Andy Bell do Erasure no Brasil: hits que pagam as contas e o legado queer no pop
O cantor britânico Andy Bell, voz inconfundível do Erasure, desembarca no Brasil para uma série de shows que celebram sua carreira solo e os eternos sucessos da banda. Com uma agenda intensa, Bell apresentará seu novo álbum, “Ten Crowns”, mesclando-o com clássicos que marcaram gerações.
Em entrevista, o artista de 61 anos revelou que cantar hits como “A Little Respect” não é frustrante, mas sim uma necessidade que sustenta sua trajetória. Para ele, essas músicas se tornaram parte da vida do público e ele se sente grato por isso.
Bell também comentou sobre o papel fundamental que o Erasure desempenhou na aceitação da cultura queer no mainstream mundial. Segundo o cantor, a banda sempre esteve ali, borbulhando na superfície, e isso tornou a cultura mais acessível e celebrada. Conforme informação divulgada pelo g1, o cantor adora ver casais heterossexuais que se conheceram em seus shows e que mostram a importância de suas músicas em momentos especiais. A nova visita ao país promete ser um marco, com passagens por Rio de Janeiro, Porto Alegre, Curitiba, Belo Horizonte e São Paulo.
Turnê brasileira e novo álbum solo
A maratona de shows de Andy Bell começa no Rio de Janeiro, no Qualistage, e segue por outras capitais brasileiras. O repertório incluirá canções do seu terceiro álbum solo, “Ten Crowns”, elogiado pela crítica. Bell garante que a transição entre as novas músicas, os sucessos do Erasure e covers será fluida e imperceptível para o público.
O legado de “A Little Respect” e a gratidão pelos hits
Com mais de 40 anos de carreira como vocalista do Erasure, Andy Bell é conhecido por uma lista de sucessos que inclui “Blue Savannah”, “Love to Hate You”, “Oh L’amour”, “Always” e “Sometimes”. Sobre a repetição desses clássicos em seus shows, Bell é categórico: “Não é frustrante, porque são essas que pagam as contas”. Ele compara a situação com a de Frank Sinatra cantando “New York, New York”, ressaltando a responsabilidade e a gratidão por ter uma “música-chave” que ressoa com o público.

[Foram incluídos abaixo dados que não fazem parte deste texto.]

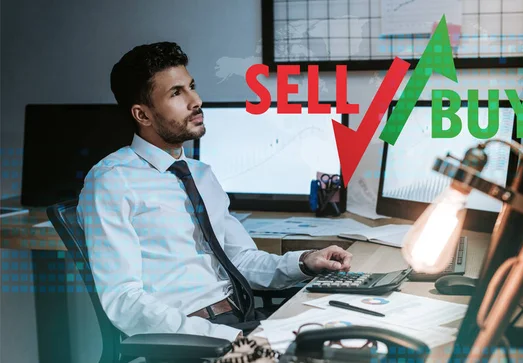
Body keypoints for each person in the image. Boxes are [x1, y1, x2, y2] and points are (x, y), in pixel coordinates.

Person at [77, 41, 353, 342]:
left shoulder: (200, 174)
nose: (196, 100)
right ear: (142, 116)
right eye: (176, 93)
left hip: (242, 320)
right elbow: (124, 302)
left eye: (191, 87)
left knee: (353, 342)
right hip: (191, 344)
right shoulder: (111, 182)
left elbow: (241, 260)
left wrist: (305, 261)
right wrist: (224, 338)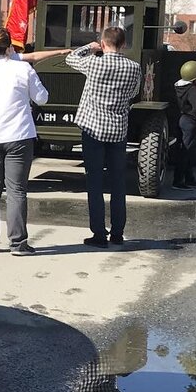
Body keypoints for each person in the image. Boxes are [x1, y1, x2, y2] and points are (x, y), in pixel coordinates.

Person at [0, 27, 49, 255]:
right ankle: (18, 242)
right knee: (16, 190)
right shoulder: (22, 68)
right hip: (19, 134)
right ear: (10, 47)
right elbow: (42, 98)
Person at [66, 25, 141, 247]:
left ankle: (99, 234)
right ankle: (118, 233)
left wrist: (89, 47)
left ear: (103, 43)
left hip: (93, 129)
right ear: (123, 44)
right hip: (117, 130)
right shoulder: (134, 67)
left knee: (95, 181)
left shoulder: (94, 63)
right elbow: (134, 92)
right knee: (118, 183)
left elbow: (71, 58)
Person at [172, 60, 196, 190]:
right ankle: (178, 181)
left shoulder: (180, 87)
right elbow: (195, 107)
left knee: (185, 151)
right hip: (190, 121)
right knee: (186, 152)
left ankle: (189, 178)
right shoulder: (192, 90)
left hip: (182, 119)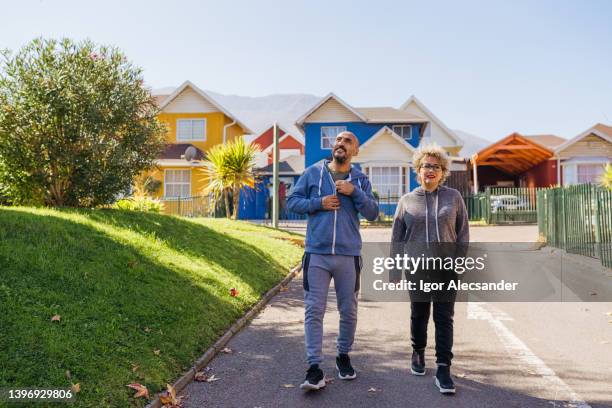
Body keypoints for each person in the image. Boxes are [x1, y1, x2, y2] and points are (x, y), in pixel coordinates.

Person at [287, 131, 379, 391]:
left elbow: (372, 213)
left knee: (348, 309)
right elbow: (292, 201)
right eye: (338, 140)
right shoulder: (313, 173)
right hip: (316, 253)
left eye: (348, 141)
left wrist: (354, 192)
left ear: (355, 151)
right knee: (313, 309)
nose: (341, 143)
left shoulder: (360, 179)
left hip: (348, 255)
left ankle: (343, 356)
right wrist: (319, 202)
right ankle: (314, 367)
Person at [390, 143, 469, 395]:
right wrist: (393, 270)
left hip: (446, 268)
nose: (430, 170)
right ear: (418, 170)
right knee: (419, 313)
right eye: (426, 165)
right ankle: (418, 351)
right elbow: (397, 238)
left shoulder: (453, 197)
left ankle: (444, 367)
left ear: (443, 171)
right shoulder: (406, 201)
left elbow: (463, 233)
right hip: (417, 267)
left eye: (436, 166)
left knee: (444, 317)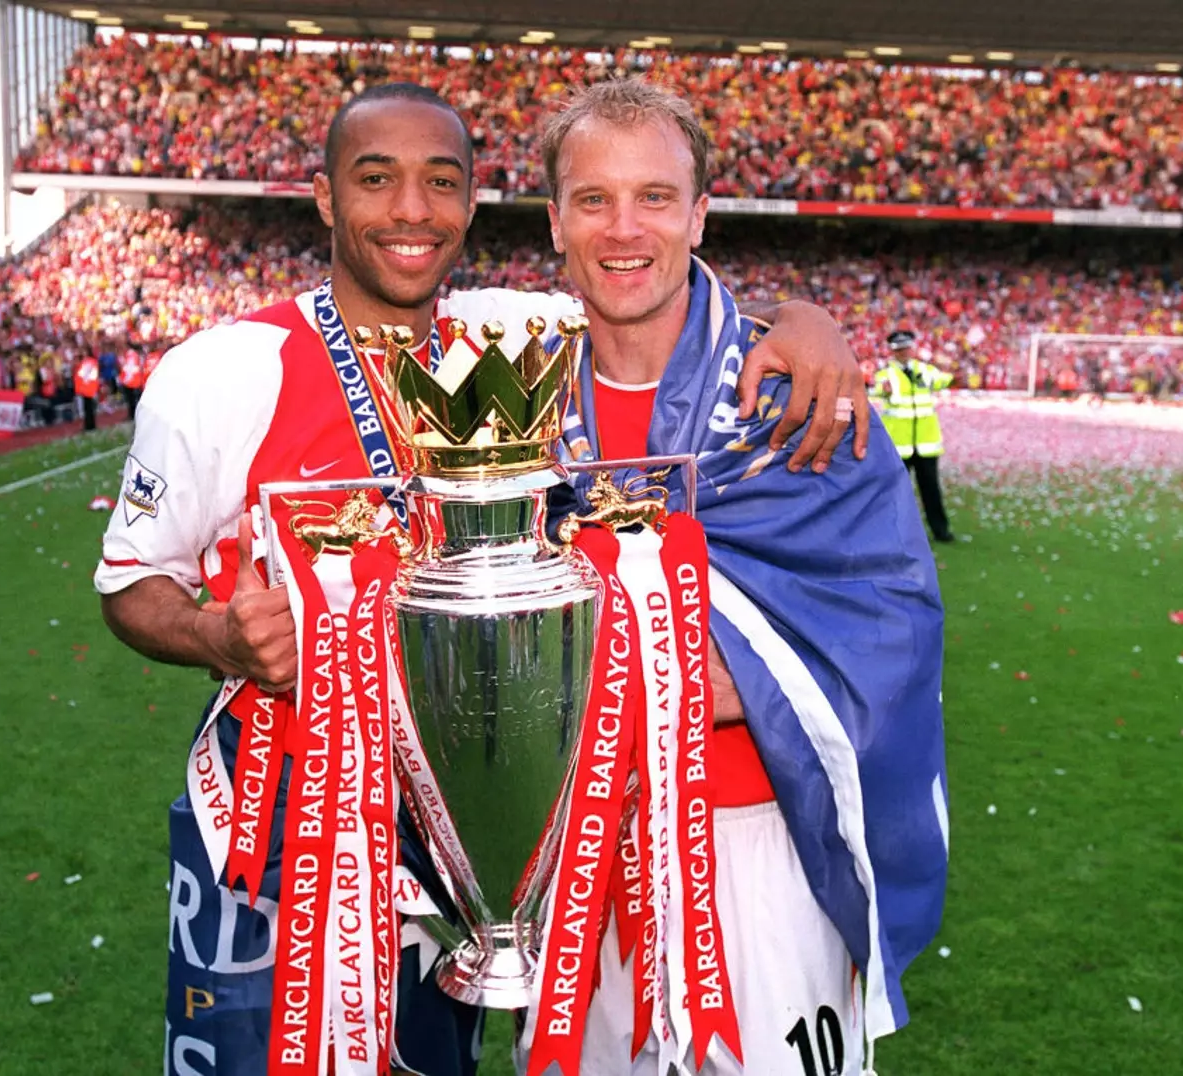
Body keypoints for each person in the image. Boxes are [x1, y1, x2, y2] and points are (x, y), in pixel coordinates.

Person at [94, 83, 867, 1076]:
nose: (411, 209)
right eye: (376, 180)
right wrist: (219, 638)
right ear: (324, 197)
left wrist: (807, 322)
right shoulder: (225, 370)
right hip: (278, 841)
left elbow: (655, 284)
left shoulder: (512, 336)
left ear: (471, 204)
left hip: (463, 846)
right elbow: (129, 583)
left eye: (441, 183)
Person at [540, 79, 946, 1075]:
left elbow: (892, 624)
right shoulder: (516, 408)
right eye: (593, 199)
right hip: (579, 855)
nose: (623, 228)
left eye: (655, 196)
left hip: (758, 847)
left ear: (700, 213)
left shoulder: (801, 401)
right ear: (555, 218)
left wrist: (702, 680)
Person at [873, 329, 955, 542]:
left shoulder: (925, 371)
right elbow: (876, 388)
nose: (903, 352)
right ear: (892, 351)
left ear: (912, 348)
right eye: (899, 349)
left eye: (906, 348)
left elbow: (946, 379)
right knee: (896, 491)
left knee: (931, 490)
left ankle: (941, 530)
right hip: (899, 444)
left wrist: (948, 364)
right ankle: (892, 531)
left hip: (926, 443)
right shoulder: (886, 375)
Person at [74, 350, 100, 431]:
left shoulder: (88, 363)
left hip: (87, 386)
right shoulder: (89, 362)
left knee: (88, 407)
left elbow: (82, 375)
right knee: (88, 407)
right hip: (87, 387)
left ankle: (90, 425)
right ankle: (90, 424)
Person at [118, 344, 144, 419]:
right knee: (132, 399)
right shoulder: (129, 355)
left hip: (132, 379)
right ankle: (133, 414)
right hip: (131, 380)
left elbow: (129, 367)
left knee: (133, 399)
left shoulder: (131, 355)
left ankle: (133, 414)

Erasure: pioneiros na aceitação queer e o futuro da banda
Andy Bell reflete sobre o impacto significativo que o Erasure teve na disseminação da cultura queer no cenário musical global. Ele destaca que a banda, com sua estética desinibida e exuberante, ajudou a “tornar tudo muito legal” e a promover uma aceitação mais ampla. “Adoro ver casais heterossexuais que se conheceram nos shows do Erasure ou que mostraram em seus casamentos a primeira vez em que dançaram ‘Always'”, afirma. O cantor também revelou que ele e Vince Clarke, seu parceiro no Erasure, estão compondo para um novo álbum da dupla, mas ainda sem definições.

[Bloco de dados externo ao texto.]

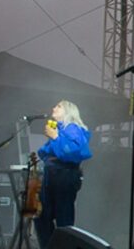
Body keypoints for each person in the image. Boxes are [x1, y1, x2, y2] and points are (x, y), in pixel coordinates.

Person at [34, 100, 92, 249]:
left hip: (64, 175)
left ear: (68, 111)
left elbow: (73, 152)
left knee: (63, 218)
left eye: (58, 106)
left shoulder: (72, 128)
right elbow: (47, 152)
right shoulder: (61, 129)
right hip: (52, 175)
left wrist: (55, 137)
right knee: (42, 216)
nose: (54, 108)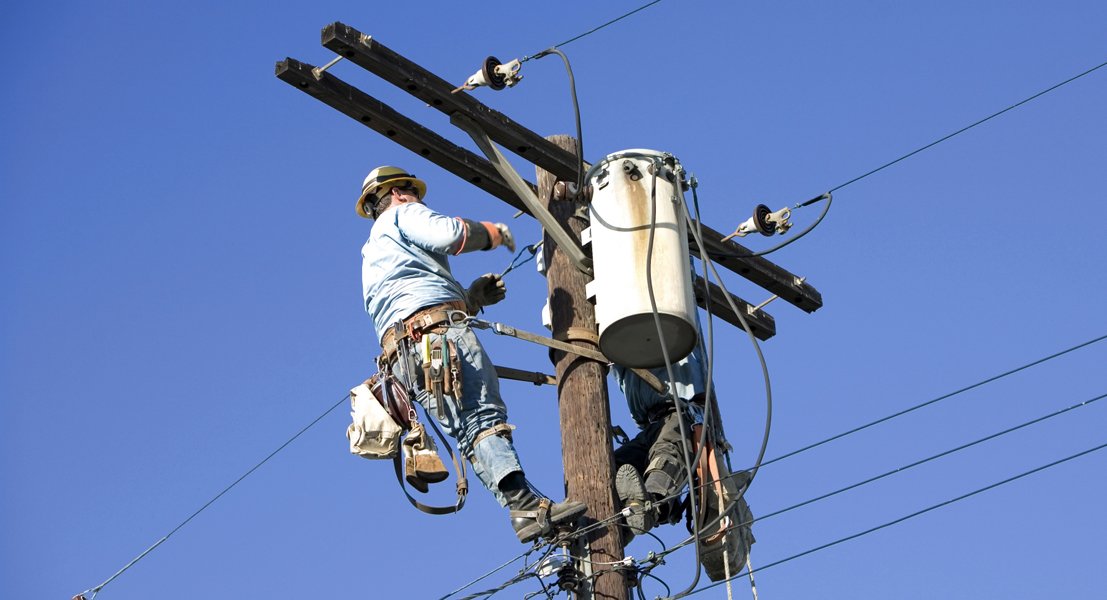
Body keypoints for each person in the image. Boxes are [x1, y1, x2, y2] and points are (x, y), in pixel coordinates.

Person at [356, 165, 586, 543]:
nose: (420, 201)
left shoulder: (371, 254)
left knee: (468, 430)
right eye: (414, 194)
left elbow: (413, 298)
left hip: (406, 358)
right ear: (397, 193)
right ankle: (526, 505)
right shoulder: (403, 213)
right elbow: (450, 235)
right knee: (481, 416)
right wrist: (496, 234)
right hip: (438, 340)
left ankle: (523, 507)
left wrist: (472, 299)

Saúde e paixão pela dance music
Em 2004, Andy Bell tornou público que era portador do vírus HIV, diagnosticado em 1998. Ele enfatiza a importância de estar vivo e mostrar que é possível seguir em frente, se divertir e ser igual a todos, especialmente com o acesso a medicamentos que impedem a transmissão do vírus. Sua paixão pela dance music permanece intacta. Ele cita “Fade to Gray”, do Visage, e “I Feel Love”, de Donna Summer, como exemplos de músicas que o transportam para um estado de euforia instantânea, mantendo viva a chama da pista de dança.
Brasil: um carinho especial e memórias com David Bowie
O Brasil ocupa um lugar especial no coração de Andy Bell. Ele relembra com carinho as apresentações do Erasure abrindo para David Bowie em 1997, no Rio e em São Paulo. “Quase me senti inadequado em subir ao palco antes dele”, confessa, rindo. Bell expressa o desejo de passar mais tempo no país, atraído pela culinária e pela cultura local. Ele também menciona a amizade com brasileiros em Londres, descrevendo-os como “pessoas adoráveis”.